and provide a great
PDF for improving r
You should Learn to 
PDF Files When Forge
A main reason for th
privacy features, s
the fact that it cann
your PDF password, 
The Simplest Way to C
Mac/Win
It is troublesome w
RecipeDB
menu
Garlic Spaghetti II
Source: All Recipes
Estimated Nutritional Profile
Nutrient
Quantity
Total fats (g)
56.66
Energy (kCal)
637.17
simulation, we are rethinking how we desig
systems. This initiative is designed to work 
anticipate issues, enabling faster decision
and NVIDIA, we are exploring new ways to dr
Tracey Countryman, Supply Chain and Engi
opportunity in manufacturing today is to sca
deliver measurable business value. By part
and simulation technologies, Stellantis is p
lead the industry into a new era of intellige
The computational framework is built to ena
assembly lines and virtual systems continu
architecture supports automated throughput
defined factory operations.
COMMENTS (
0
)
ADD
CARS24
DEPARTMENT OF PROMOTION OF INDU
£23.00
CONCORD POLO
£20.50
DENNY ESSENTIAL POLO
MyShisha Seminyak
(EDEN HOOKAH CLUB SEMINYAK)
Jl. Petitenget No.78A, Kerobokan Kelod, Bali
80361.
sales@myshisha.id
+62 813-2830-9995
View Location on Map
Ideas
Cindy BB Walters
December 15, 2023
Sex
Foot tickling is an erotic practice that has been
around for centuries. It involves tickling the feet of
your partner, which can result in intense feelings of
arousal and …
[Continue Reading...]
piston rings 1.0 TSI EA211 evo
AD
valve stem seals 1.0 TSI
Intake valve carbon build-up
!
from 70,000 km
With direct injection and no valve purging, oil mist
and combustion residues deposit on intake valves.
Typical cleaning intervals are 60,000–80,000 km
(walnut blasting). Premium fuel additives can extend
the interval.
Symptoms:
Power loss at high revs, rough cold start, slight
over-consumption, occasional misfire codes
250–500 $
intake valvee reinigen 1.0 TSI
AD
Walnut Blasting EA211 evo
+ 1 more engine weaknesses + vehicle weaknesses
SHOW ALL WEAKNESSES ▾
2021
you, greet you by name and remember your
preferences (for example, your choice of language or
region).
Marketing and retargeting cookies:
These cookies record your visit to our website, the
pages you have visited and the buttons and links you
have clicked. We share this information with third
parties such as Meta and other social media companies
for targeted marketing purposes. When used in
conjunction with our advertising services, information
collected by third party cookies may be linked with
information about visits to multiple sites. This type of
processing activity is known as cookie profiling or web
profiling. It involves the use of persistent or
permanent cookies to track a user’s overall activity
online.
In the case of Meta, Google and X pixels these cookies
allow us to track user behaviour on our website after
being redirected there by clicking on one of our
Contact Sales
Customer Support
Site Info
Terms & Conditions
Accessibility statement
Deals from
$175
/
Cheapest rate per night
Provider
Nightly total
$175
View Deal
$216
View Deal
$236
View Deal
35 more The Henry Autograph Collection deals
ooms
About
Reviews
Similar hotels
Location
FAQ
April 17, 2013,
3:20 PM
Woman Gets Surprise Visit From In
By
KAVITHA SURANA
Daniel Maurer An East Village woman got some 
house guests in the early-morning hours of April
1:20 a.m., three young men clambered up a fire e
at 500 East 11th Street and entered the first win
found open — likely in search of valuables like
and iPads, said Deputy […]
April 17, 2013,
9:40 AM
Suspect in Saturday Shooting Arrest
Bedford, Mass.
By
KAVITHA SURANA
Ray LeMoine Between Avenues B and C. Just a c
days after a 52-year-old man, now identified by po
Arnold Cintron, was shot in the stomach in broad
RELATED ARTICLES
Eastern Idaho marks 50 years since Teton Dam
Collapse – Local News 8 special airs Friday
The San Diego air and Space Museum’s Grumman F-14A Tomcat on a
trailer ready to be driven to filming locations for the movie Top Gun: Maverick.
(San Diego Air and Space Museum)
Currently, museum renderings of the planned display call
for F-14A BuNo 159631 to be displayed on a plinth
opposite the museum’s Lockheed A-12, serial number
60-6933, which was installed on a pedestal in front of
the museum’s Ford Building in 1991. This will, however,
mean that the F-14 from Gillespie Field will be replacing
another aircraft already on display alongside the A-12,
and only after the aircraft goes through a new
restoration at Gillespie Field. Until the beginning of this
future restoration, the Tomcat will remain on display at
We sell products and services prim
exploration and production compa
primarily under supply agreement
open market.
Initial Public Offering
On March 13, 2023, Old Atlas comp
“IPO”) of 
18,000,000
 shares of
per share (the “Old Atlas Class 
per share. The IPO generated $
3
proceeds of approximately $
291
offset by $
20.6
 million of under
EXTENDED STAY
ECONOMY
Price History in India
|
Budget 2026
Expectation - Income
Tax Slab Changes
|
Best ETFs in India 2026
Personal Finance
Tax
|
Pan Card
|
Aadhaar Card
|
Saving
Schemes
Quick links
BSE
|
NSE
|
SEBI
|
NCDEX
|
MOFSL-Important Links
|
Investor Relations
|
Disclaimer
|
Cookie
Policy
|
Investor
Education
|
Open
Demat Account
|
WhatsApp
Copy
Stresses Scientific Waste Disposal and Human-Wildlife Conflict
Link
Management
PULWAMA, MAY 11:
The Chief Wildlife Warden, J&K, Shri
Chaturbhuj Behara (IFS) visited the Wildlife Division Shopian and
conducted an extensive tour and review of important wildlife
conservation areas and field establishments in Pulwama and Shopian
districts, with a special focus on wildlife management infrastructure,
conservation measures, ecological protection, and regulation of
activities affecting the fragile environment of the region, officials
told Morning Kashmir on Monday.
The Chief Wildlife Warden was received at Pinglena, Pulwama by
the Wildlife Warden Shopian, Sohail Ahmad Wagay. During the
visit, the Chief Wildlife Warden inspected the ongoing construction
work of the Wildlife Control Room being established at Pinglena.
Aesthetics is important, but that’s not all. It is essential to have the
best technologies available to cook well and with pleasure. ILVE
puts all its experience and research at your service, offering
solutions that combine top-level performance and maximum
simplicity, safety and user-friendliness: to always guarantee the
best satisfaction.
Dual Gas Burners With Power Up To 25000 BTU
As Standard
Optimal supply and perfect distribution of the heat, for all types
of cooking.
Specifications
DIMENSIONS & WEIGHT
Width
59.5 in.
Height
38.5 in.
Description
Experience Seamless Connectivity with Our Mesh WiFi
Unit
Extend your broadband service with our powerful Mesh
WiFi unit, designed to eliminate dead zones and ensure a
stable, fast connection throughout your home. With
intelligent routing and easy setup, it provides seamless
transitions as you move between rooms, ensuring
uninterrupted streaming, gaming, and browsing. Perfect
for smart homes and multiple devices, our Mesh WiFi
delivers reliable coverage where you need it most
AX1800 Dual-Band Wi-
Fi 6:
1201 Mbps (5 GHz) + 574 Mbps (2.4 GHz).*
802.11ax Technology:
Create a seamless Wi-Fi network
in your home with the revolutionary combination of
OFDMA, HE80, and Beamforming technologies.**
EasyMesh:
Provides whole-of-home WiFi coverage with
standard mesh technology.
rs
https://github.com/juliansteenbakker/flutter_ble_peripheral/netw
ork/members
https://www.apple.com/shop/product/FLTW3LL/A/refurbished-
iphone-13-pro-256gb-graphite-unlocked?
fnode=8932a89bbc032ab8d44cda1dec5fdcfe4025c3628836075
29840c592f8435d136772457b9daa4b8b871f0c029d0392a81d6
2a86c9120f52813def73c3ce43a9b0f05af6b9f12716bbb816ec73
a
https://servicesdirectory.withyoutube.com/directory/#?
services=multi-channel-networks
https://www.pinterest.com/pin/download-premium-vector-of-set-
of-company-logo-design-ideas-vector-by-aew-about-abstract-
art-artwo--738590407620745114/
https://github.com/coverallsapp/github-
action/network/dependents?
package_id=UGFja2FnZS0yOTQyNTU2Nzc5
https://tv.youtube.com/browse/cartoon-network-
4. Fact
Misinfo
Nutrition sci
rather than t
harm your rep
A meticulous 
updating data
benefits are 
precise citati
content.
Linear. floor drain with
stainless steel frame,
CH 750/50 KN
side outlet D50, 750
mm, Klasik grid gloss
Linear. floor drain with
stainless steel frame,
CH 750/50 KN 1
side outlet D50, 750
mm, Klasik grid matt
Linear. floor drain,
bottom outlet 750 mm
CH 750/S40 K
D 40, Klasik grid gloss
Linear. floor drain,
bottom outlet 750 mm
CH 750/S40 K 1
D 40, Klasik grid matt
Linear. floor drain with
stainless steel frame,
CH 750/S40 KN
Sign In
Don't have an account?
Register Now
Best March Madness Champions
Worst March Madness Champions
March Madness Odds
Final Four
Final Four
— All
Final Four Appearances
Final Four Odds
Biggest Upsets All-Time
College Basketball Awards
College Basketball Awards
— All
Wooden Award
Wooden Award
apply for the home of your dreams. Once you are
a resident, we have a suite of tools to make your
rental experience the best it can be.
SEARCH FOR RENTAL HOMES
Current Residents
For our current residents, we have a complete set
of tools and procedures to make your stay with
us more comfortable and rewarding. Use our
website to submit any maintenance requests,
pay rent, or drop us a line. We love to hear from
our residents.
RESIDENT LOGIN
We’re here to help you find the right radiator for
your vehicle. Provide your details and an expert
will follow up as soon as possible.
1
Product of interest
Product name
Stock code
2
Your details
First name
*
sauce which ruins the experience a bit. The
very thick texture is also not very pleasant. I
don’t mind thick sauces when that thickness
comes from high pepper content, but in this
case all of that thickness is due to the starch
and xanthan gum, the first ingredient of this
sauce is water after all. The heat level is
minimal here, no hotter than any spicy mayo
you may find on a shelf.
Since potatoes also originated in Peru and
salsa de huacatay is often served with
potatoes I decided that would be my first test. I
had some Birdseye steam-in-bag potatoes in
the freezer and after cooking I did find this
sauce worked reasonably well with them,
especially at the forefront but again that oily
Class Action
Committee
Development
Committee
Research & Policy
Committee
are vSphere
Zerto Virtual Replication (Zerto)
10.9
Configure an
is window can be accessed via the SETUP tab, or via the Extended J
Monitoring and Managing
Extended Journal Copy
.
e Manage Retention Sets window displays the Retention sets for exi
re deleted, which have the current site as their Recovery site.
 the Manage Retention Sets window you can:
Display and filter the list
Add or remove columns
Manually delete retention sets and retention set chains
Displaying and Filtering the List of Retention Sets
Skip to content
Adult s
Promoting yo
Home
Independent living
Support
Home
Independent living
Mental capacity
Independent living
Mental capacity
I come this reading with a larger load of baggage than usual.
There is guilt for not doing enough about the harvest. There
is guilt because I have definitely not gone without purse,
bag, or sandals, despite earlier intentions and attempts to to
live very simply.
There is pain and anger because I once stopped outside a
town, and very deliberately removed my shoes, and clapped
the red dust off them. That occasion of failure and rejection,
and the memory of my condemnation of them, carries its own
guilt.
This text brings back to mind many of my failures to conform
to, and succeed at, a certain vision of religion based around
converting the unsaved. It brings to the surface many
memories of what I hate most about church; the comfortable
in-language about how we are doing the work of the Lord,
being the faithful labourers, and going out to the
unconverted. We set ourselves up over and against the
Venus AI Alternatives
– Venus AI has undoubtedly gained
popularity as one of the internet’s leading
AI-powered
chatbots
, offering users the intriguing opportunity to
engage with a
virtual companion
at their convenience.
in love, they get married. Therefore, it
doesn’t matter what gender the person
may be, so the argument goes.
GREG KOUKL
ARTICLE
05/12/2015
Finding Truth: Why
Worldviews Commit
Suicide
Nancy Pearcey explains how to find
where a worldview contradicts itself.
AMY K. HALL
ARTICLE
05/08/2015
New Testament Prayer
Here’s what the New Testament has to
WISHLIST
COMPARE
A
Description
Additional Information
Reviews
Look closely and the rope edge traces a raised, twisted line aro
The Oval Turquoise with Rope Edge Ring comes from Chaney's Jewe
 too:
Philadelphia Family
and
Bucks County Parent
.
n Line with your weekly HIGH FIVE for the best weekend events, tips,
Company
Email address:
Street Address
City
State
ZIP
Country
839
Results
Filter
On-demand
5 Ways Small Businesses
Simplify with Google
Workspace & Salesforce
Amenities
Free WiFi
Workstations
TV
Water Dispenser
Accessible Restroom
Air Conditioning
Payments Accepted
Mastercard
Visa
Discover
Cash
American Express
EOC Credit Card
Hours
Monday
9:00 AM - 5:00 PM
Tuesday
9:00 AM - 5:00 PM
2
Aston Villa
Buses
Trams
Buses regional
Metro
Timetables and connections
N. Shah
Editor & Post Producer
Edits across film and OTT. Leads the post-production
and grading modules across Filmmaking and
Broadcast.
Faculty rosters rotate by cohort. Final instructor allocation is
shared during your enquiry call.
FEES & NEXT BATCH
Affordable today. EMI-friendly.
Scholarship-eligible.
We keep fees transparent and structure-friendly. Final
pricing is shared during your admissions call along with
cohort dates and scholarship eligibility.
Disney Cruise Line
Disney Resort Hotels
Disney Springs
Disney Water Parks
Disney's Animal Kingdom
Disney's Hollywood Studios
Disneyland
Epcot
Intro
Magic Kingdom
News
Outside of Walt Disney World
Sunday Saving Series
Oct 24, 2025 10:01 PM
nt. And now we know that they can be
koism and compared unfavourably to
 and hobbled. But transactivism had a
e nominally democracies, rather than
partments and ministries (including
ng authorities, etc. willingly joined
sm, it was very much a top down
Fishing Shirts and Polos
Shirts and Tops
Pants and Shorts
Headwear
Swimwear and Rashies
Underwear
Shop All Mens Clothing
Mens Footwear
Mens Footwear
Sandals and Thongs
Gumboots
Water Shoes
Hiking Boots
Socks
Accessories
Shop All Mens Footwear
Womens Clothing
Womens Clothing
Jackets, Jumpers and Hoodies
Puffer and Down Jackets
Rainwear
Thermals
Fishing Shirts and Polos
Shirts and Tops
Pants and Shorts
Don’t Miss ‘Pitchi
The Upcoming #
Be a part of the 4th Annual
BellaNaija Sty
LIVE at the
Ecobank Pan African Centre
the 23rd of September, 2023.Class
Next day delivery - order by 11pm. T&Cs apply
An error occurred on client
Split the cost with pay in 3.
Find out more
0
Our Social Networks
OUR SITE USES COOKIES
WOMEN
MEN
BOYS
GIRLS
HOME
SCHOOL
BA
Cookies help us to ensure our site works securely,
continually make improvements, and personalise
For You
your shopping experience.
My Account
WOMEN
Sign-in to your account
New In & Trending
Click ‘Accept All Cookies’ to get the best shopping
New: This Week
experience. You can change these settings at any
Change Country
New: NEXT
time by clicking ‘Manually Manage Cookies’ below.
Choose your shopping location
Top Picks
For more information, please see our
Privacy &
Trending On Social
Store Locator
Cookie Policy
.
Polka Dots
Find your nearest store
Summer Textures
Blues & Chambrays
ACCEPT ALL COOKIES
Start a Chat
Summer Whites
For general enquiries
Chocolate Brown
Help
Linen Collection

- ACTIVITY:
Lines from the one containing "Click ‘Accept All" through the last line of the data above are the only output wanted; restate them exactly.

- TASK OUTPUT:
Click ‘Accept All Cookies’ to get the best shopping
New: This Week
experience. You can change these settings at any
Change Country
New: NEXT
time by clicking ‘Manually Manage Cookies’ below.
Choose your shopping location
Top Picks
For more information, please see our
Privacy &
Trending On Social
Store Locator
Cookie Policy
.
Polka Dots
Find your nearest store
Summer Textures
Blues & Chambrays
ACCEPT ALL COOKIES
Start a Chat
Summer Whites
For general enquiries
Chocolate Brown
Help
Linen Collection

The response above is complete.